For the listing below, output exactly the lines from the line with "right front paw: (302, 662)" up to and including the line with "neck: (330, 637)", and no other lines.

=== Source material ===

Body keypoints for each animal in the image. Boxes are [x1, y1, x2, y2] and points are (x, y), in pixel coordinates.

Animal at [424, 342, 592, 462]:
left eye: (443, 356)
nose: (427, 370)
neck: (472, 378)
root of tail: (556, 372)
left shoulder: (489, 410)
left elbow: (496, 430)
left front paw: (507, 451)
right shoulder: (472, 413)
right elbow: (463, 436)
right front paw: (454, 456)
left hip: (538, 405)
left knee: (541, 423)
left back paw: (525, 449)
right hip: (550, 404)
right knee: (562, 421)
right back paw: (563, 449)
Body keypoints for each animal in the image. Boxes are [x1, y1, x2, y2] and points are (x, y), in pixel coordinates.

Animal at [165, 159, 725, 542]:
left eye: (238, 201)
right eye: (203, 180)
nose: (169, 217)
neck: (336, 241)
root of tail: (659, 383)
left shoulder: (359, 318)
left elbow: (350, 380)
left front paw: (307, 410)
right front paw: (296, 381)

===
=== Source material ===

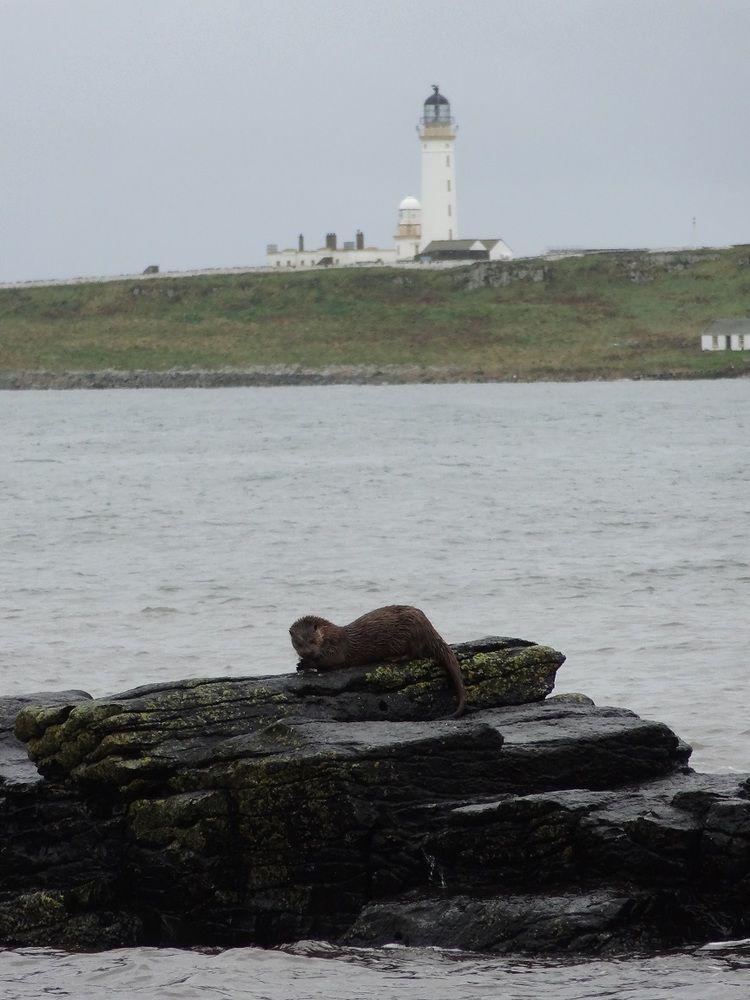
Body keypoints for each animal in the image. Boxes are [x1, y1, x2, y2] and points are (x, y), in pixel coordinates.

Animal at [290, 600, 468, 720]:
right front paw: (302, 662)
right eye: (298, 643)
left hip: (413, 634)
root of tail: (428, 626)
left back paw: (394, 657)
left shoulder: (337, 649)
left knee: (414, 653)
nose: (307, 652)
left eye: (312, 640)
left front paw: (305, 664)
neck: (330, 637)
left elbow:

===

Solution to the problem:
right front paw: (302, 662)
right eye: (298, 643)
left hip: (413, 634)
root of tail: (428, 626)
left back paw: (394, 657)
left shoulder: (337, 649)
left knee: (414, 653)
nose: (307, 652)
left eye: (312, 640)
left front paw: (305, 664)
neck: (330, 637)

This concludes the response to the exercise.